The World Health Organisation (WHO) says there is a "serious lack" of new antibiotics being developed.
The agency has warned the world is running out of antibiotics.
A report says most of the drugs currently in the clinical pipeline are "modifications of existing classes of antibiotics" and are only short-term solutions.
It found there are very few potential treatment options for antibiotic-resistant infections which pose the greatest threat to health.
This includes drug-resistant tuberculosis, which kills around 250,000 people each year.
Dr Tedros Adhanom Ghebreyesus is director-general of the WHO.
"Antimicrobial resistance is a global health emergency that will seriously jeopardize progress in modern medicine.
"There is an urgent need for more investment in research and development for antibiotic-resistant infections including TB, otherwise we will be forced back to a time when people feared common infections and risked their lives from minor surgery."
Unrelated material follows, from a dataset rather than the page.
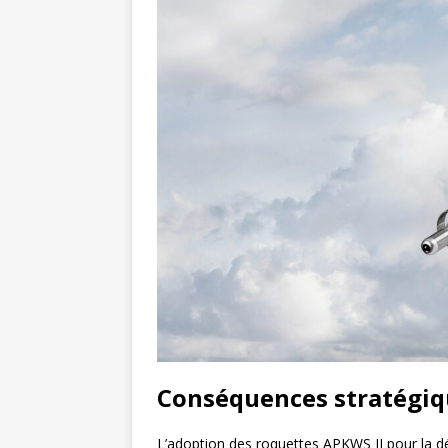
Conséquences stratégiqu
L’adoption des roquettes APKWS II pour la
The WHO has also identified 12 classes of priority pathogens - some of them causing common infections like pneumonia or urinary tract infections - that are increasingly resistant to antibiotics and urgently need new treatments.
The report says there are 51 new antibiotics and biologicals in development to treat antibiotic-resistant pathogens.
But it says that among all these candidate medicines, only eight are classed by the WHO as "innovative treatments" that will add value to the current ones.
"Pharmaceutical companies and researchers must urgently focus on new antibiotics against certain types of extremely serious infections that can kill patients in a matter of days because we have no line of defence," says Dr Suzanne Hill, director of the Department of Essential Medicines at WHO.
To counter this threat, WHO and the Drugs for Neglected Diseases Initiative (DNDi) set up the Global Antibiotic Research and Development Partnership (GARDP).
Earlier this month Germany, Luxembourg, the Netherlands, South Africa, Switzerland, the UK and the Wellcome Trust pledged more than €56m for this work.
However the WHO says the new treatments alone will not be enough to combat the threat of antimicrobial resistance.
"WHO works with countries and partners to improve infection prevention and control and to foster appropriate use of existing and future antibiotics.
"WHO is also developing guidance for the responsible use of antibiotics in the human, animal and agricultural sectors", the agency adds.